I Say A Little Prayer

◆ニア

 (泣き声?)
 微かに聞こえるが、この弱々しさは子供達の中の誰かではなく、彼女だろう。
 無視しようと思ったが、赤ん坊の泣き声というのは、聞いた者に何故かしら酷い罪悪感を抱かせる。
 (……酷くか弱いくせに)
 手に持っていたパズルのピースを放り捨て、ニアはゆっくり立ち上がった。
 彼女がいるはずの部屋のドアは閉まっていたが、弱々しい泣き声が漏れて聞こえていた。
 (……何故誰も気づかない?)
 いつもは神経質な程彼女に注意を払っているマリアでさえ。
 子供達のほとんどが庭に出て外遊びに興じている。
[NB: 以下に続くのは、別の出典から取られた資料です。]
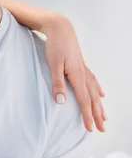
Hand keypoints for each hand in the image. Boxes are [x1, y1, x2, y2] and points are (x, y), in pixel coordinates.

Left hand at [44, 16, 105, 131]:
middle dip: (97, 115)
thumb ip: (57, 84)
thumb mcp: (53, 65)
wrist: (60, 28)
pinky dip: (98, 89)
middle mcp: (83, 74)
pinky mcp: (81, 64)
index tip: (91, 129)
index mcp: (77, 77)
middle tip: (102, 129)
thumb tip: (62, 102)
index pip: (84, 101)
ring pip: (95, 91)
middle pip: (93, 99)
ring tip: (104, 116)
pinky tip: (101, 94)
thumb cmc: (55, 46)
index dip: (87, 116)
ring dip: (99, 105)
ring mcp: (83, 69)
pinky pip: (93, 80)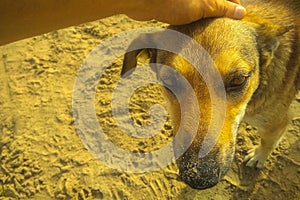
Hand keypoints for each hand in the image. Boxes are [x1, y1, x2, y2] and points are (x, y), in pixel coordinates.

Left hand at [125, 0, 245, 24]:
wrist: (144, 1)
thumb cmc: (174, 1)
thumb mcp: (205, 5)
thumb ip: (223, 8)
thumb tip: (241, 12)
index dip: (235, 6)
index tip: (237, 19)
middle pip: (215, 1)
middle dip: (219, 13)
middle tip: (223, 28)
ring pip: (202, 6)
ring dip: (206, 17)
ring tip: (209, 31)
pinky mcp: (176, 3)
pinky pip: (189, 11)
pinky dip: (193, 18)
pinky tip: (194, 28)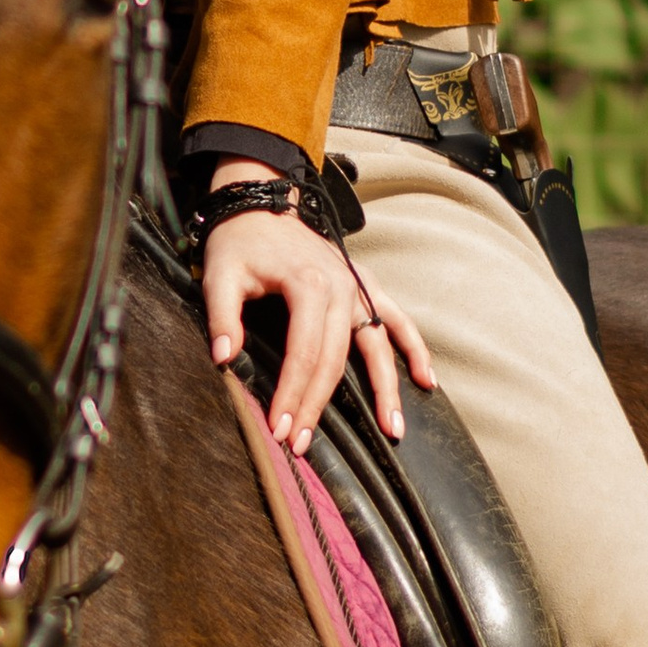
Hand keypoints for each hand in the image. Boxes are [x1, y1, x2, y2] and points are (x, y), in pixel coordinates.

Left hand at [198, 160, 435, 450]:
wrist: (260, 202)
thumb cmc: (239, 242)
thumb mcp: (219, 274)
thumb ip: (223, 316)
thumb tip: (223, 359)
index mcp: (309, 285)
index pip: (304, 354)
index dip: (293, 395)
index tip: (281, 430)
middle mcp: (343, 288)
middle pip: (336, 360)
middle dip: (320, 405)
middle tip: (304, 444)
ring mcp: (359, 288)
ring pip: (378, 346)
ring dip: (387, 390)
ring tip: (394, 431)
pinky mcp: (365, 287)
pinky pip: (398, 320)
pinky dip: (415, 348)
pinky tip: (428, 379)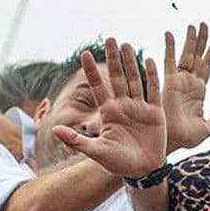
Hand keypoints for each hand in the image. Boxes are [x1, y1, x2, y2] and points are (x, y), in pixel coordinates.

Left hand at [52, 39, 167, 178]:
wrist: (143, 171)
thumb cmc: (118, 163)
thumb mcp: (95, 152)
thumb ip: (76, 140)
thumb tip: (54, 130)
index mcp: (108, 112)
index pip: (97, 87)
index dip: (91, 71)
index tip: (83, 54)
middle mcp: (123, 106)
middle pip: (117, 77)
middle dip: (113, 59)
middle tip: (110, 39)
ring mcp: (139, 108)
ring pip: (134, 80)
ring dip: (130, 63)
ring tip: (125, 44)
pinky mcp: (155, 112)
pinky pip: (153, 90)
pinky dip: (151, 76)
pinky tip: (148, 60)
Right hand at [163, 23, 209, 152]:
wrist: (173, 140)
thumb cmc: (186, 137)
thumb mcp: (206, 129)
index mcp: (199, 91)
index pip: (207, 67)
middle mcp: (190, 83)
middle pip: (198, 56)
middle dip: (202, 40)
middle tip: (204, 24)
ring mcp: (180, 81)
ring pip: (187, 55)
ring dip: (191, 40)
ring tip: (194, 25)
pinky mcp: (170, 81)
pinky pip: (170, 61)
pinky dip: (169, 47)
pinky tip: (169, 34)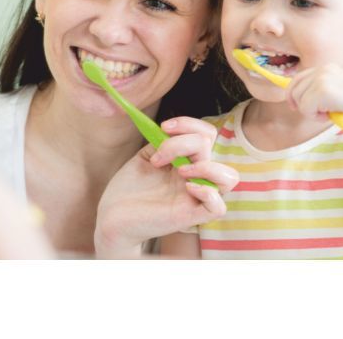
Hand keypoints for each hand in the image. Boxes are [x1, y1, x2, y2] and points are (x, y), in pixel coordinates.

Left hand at [94, 116, 238, 256]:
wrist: (112, 215)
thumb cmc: (129, 187)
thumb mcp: (146, 156)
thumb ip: (162, 142)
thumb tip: (171, 128)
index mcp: (187, 159)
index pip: (206, 134)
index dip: (189, 124)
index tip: (164, 127)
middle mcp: (195, 176)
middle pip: (209, 145)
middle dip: (182, 143)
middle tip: (157, 158)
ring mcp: (195, 196)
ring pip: (230, 177)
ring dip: (205, 166)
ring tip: (179, 171)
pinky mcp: (190, 216)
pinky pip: (218, 207)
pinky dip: (207, 193)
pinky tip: (186, 187)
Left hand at [285, 63, 342, 122]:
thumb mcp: (331, 92)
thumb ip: (314, 90)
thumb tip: (290, 95)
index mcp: (326, 67)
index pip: (297, 78)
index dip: (292, 93)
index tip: (294, 104)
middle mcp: (323, 69)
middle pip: (294, 88)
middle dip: (301, 104)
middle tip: (320, 112)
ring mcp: (323, 78)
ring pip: (298, 99)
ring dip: (311, 112)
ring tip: (328, 112)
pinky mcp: (323, 90)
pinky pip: (305, 108)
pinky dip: (315, 116)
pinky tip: (330, 114)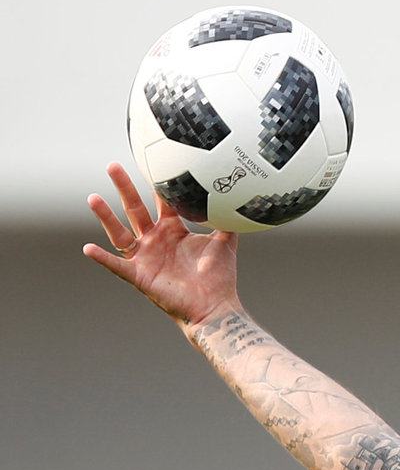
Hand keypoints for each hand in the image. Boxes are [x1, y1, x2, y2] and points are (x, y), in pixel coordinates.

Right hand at [83, 162, 242, 328]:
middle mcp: (155, 241)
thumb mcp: (225, 243)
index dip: (157, 185)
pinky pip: (117, 266)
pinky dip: (103, 258)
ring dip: (106, 217)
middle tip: (112, 166)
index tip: (152, 163)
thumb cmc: (220, 277)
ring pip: (120, 233)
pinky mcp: (140, 276)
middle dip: (124, 188)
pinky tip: (88, 248)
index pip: (161, 202)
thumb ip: (228, 221)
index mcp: (173, 231)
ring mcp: (145, 257)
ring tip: (93, 198)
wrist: (216, 306)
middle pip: (135, 209)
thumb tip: (240, 199)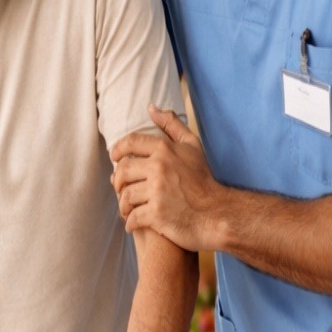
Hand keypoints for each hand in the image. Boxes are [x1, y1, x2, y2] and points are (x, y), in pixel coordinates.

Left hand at [109, 105, 221, 251]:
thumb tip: (151, 108)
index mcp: (165, 150)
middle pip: (123, 170)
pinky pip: (132, 217)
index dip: (118, 149)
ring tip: (127, 208)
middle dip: (118, 180)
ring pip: (125, 195)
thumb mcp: (192, 146)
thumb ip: (172, 125)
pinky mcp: (156, 214)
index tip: (114, 158)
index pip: (131, 143)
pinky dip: (130, 222)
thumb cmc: (203, 180)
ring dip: (123, 204)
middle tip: (120, 187)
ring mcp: (157, 192)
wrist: (217, 213)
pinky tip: (134, 223)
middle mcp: (159, 168)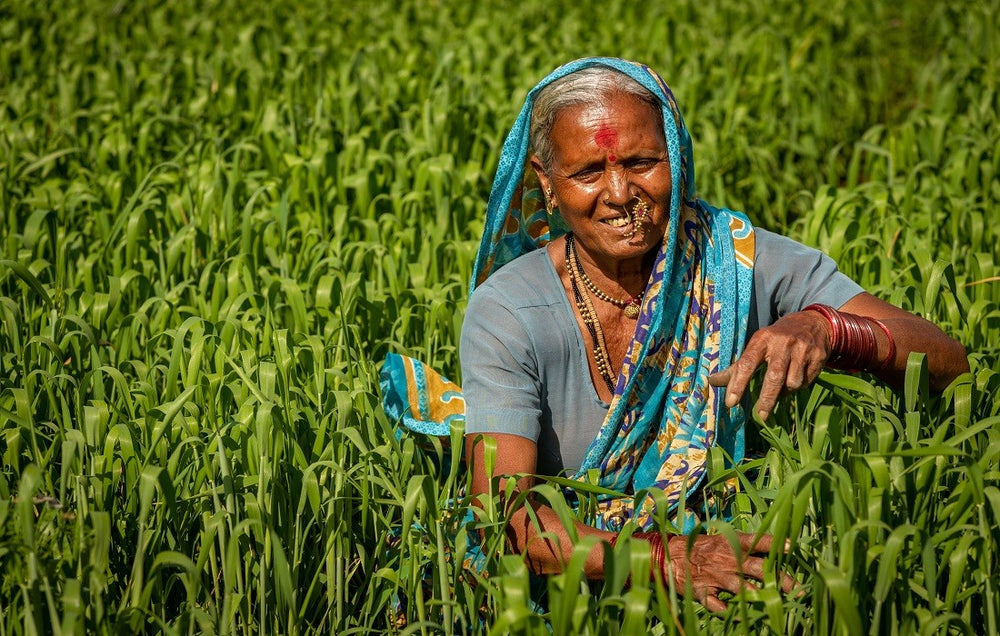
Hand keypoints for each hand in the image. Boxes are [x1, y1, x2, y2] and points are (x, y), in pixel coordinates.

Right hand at [663, 532, 794, 611]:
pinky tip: (741, 619)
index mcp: (730, 543)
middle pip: (758, 569)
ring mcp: (716, 577)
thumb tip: (768, 547)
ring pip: (744, 590)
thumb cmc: (697, 547)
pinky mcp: (705, 593)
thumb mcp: (719, 539)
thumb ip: (740, 545)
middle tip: (798, 590)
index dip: (774, 543)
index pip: (756, 540)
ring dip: (761, 598)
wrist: (667, 556)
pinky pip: (719, 607)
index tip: (791, 547)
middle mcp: (727, 560)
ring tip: (776, 605)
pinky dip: (730, 613)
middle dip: (780, 580)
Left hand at [708, 310, 831, 419]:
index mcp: (762, 339)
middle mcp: (782, 343)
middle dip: (766, 399)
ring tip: (781, 387)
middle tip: (760, 416)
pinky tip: (795, 378)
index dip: (738, 384)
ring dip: (785, 392)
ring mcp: (802, 349)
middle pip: (773, 377)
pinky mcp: (818, 356)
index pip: (746, 363)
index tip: (731, 403)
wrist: (813, 323)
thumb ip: (737, 366)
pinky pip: (806, 382)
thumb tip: (712, 382)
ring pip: (792, 383)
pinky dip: (798, 386)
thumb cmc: (777, 338)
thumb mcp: (757, 345)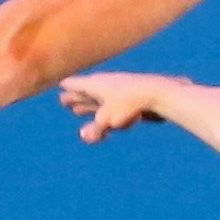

騒がしい程の矯声が、弱々しい泣き声を掻き消してしまっているのだろう。
 (……うるさい)
 そう思いながらドアを開け中に入った。

 『我らの小さな天使(ニアはそんな風に呼んだ事は一度もない)』ことエリンが、ベビーベッドの中でアーンアーンと泣いている。
 (……泣く事しか出来ないなんて、厄介な生き物だ)
 黙ったままベッドに近寄り、中を覗き込んだ。
 エリンは寝転んだまま、顔をくしゃくしゃにしてただ泣いている。
 (……オムツが濡れたかそれともミルクか……どうして欲しいかはっきり言えばいいのに)
 ニアには、エリンの様子を泣き声だけで判断するのは難しい。
 エリンはニアにとってはただただうるさいだけの生き物。
 四六時中泣いているくせに。
 泣いて人を呼びつけるくせに。
 マリアは頻繁に様子を窺い、気難しいロジャーでさえ笑みを浮かべる。
 子供達は毎朝我先にとご機嫌伺いし、あの竜崎でさえ、自分達より先にエリンの顔を見に行ってしまう。
 泣くしか能がないのに。

 エリンはニアが覗き込んでいるのに気がついているのかいないのか、顔を真っ赤にして泣いている。
 (……抱き上げた方がいいのか?)
 とりあえず、大人達は皆抱き上げていたような気がする。
 抱き上げて、あやしていたかもしれない。
 「……抱いて欲しいのか?」
 分かる筈ないと思いながら口にしていた。
 しかしそう言った途端、泣き声が弱くなったような気がした。そしてエリンは目にいっぱい涙を浮かべたままニアを見て、アゥアゥと訳の分からない事を言ってきた。
 「……分かった」
 ニアは返事を返してからエリンの脇の下に手を差し入れると、身体を起こしてゆっくりと抱き上げた。
 抱くのはこれが初めて。
 エリンの身体は思っていた以上に小さくて軽く、そしてぐにゃぐにゃしていて甘い匂いがした。 
 肩口にそっと頭を載せてやると、耳元で小さな溜め息が聞こえた。そしてウーだのヴーだの言う声も。
 (何だ、ただ甘えて泣いてただけか。我儘な奴……) 
 そう思った時「ゲェーー!」という赤ん坊とは思えない程の盛大なゲップが。
 驚いてエリンの方に顔を向けると、彼女は口の端から何やら白いネバネバした物をたらしながら、アゥアゥと機嫌よく笑っているのだった。
 (……全く……これだから赤ん坊は……)
 それでもニアはつられて微笑んでしまった。そして温かいものが胸いっぱいに広がっていくのも感じていた。